President Biden has predictably followed a different approach, announcing his intent to place a moratorium on oil and gas leasing on federal onshore and offshore lands. This is a sensible solution.

The United States is already working to transition to more low-carbon energy production, and oil and gas prices remain low — largely because of large amounts of U.S. oil and gas production from private lands. Indeed, fewer new wells are being drilled, even on private lands, because the prices producers can command on the market don't justify drilling and fracking large numbers of new wells. A non-trivial number of oil and gas companies have declared bankruptcy due to the low prices.

During Trump's efforts to lease millions of new acres of public lands, fossil fuel companies leased far fewer acres than he had hoped for, particularly given low pandemic-era prices.
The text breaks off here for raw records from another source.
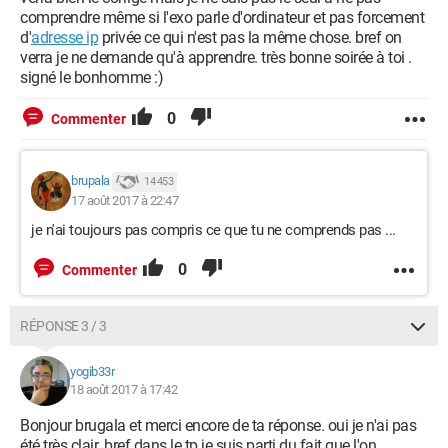
comprendre même si l'exo parle d'ordinateur et pas forcement
d'
adresse ip
privée ce qui n'est pas la même chose. bref on
verra je ne demande qu'à apprendre. très bonne soirée à toi .
signé le bonhomme :)
0
Commenter
brupala
14 453
17 août 2017 à 22:47
je n'ai toujours pas compris ce que tu ne comprends pas ...
0
Commenter
RÉPONSE 3 / 3
yogib33r
18 août 2017 à 17:42
Bonjour brugala et merci encore de ta réponse. oui je n'ai pas
été très clair. bref dans le tp je suis parti du fait que l'on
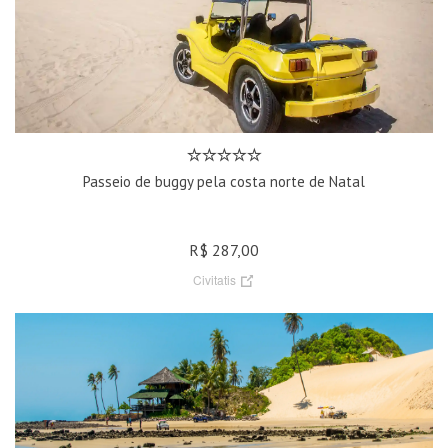
Passeio de buggy pela costa norte de Natal
R$ 287,00
Civitatis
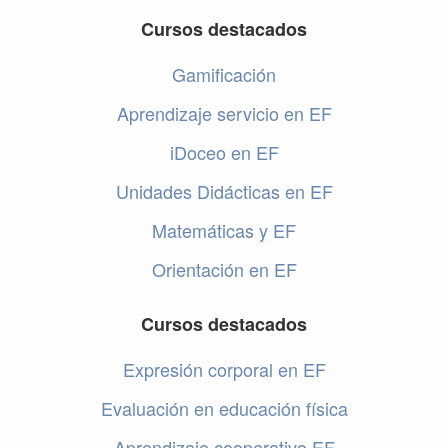
Cursos destacados
Gamificación
Aprendizaje servicio en EF
iDoceo en EF
Unidades Didácticas en EF
Matemáticas y EF
Orientación en EF
Cursos destacados
Expresión corporal en EF
Evaluación en educación física
Aprendizaje cooperativo EF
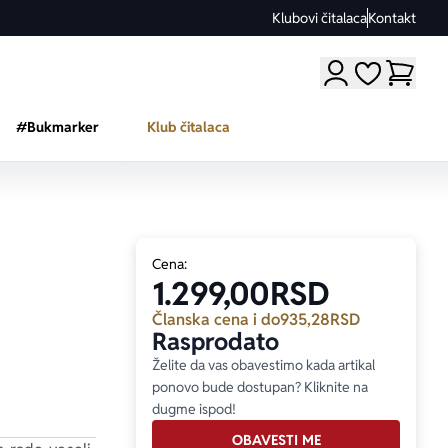
Klubovi čitalaca
Kontakt
Moji omiljeni a
#Bukmarker
Klub čitalaca
Cena:
1.299,00
RSD
Članska cena i do
935,28
RSD
Rasprodato
Želite da vas obavestimo kada artikal
ponovo bude dostupan? Kliknite na
dugme ispod!
OBAVESTI ME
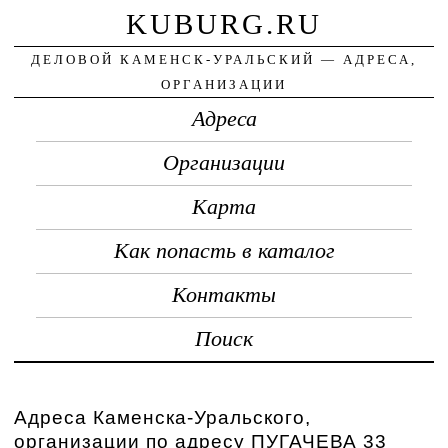
KUBURG.RU
ДЕЛОВОЙ КАМЕНСК-УРАЛЬСКИЙ — АДРЕСА,
ОРГАНИЗАЦИИ
Адреса
Организации
Карта
Как попасть в каталог
Контакты
Поиск
Адреса Каменска-Уральского,
организации по адресу ПУГАЧЕВА 33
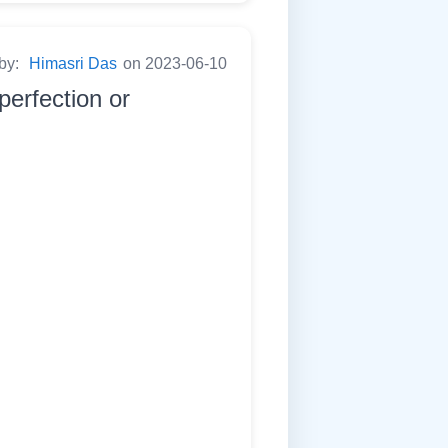
 by:
Himasri Das
on 2023-06-10
perfection or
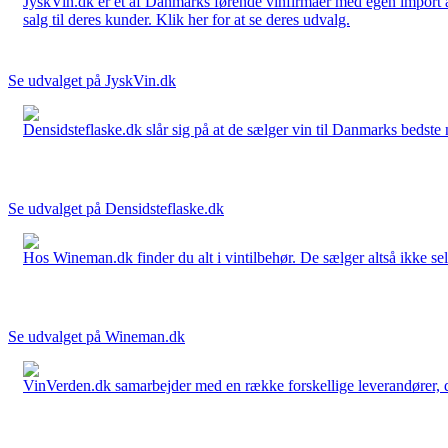
JyskVin.dk er et af Danmarks førende vinfirmaer med egen import af 
salg til deres kunder. Klik her for at se deres udvalg.
Se udvalget på JyskVin.dk
Densidsteflaske.dk slår sig på at de sælger vin til Danmarks bedste 
Se udvalget på Densidsteflaske.dk
Hos Wineman.dk finder du alt i vintilbehør. De sælger altså ikke selv
Se udvalget på Wineman.dk
VinVerden.dk samarbejder med en række forskellige leverandører, der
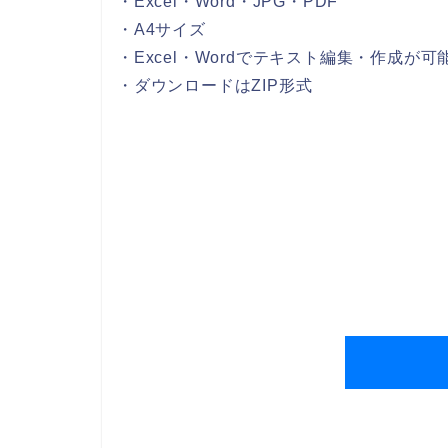
・Excel・Word・JPG・PDF
・A4サイズ
・Excel・Wordでテキスト編集・作成が可
・ダウンロードはZIP形式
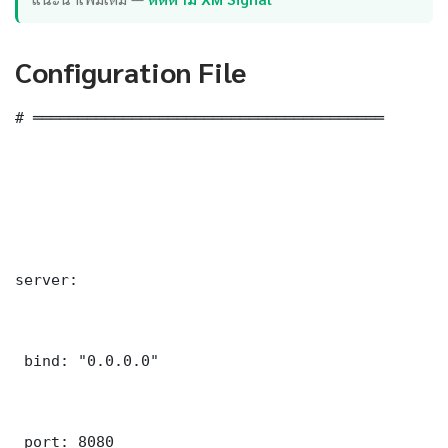
Configuration File
# ═══════════════════════════════════════

server:

 bind: "0.0.0.0"

 port: 8080
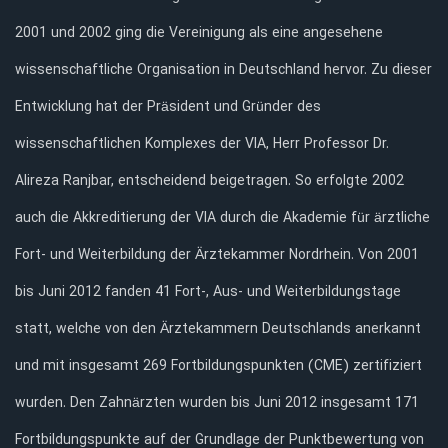
2001 und 2002 ging die Vereinigung als eine angesehene
wissenschaftliche Organisation in Deutschland hervor. Zu dieser
Entwicklung hat der Präsident und Gründer des
wissenschaftlichen Komplexes der VIA, Herr Professor Dr.
Alireza Ranjbar, entscheidend beigetragen. So erfolgte 2002
auch die Akkreditierung der VIA durch die Akademie für ärztliche
Fort- und Weiterbildung der Ärztekammer Nordrhein. Von 2001
bis Juni 2012 fanden 41 Fort-, Aus- und Weiterbildungstage
statt, welche von den Ärztekammern Deutschlands anerkannt
und mit insgesamt 269 Fortbildungspunkten (CME) zertifiziert
wurden. Den Zahnärzten wurden bis Juni 2012 insgesamt 171
Fortbildungspunkte auf der Grundlage der Punktbewertung von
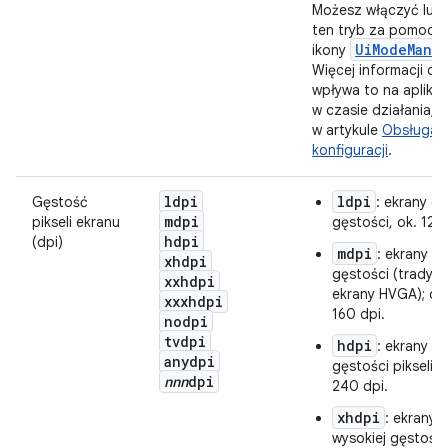
Możesz włączyć lub
ten tryb za pomocą
UiModeMana
ikony
Więcej informacji o t
wpływa to na aplikac
w czasie działania, 
w artykule
Obsługa 
konfiguracji
.
ldpi
ldpi
Gęstość
: ekrany o n
mdpi
pikseli ekranu
gęstości, ok. 120
hdpi
(dpi)
mdpi
: ekrany o 
xhdpi
gęstości (tradycy
xxhdpi
ekrany HVGA); ok
xxxhdpi
160 dpi.
nodpi
tvdpi
hdpi
: ekrany o 
anydpi
gęstości pikseli, 
nnn
dpi
240 dpi.
xhdpi
: ekrany 
wysokiej gęstości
Even pre-pandemic, the largest auction of public oil and gas leases ever — conducted during the Trump administration — drew bids on just 1 percent of the blocks up for lease. Despite low leasing rates, the sheer magnitude of Trump's efforts — particularly in Wyoming and New Mexico — did lock up large acreages of federal lands for potential future drilling. A moratorium will at least pause that lock-in trend.

The moratorium also makes sense as the Department of the Interior will likely work to roll back Trump's reversal of the Obama-era methane rule for federal lands. That rule required drillers to reduce the amount of methane released from oil and gas wells. Obama's methane rule received bipartisan support because it increased the amount of natural gas produced from wells on public lands by reducing the amount of the gas released into the air, thus lowering waste while limiting climate-changing methane emissions. Through an executive order, Biden has already moved to begin the process of reinstating methane emissions limits for wells drilled and fractured on both private and public lands.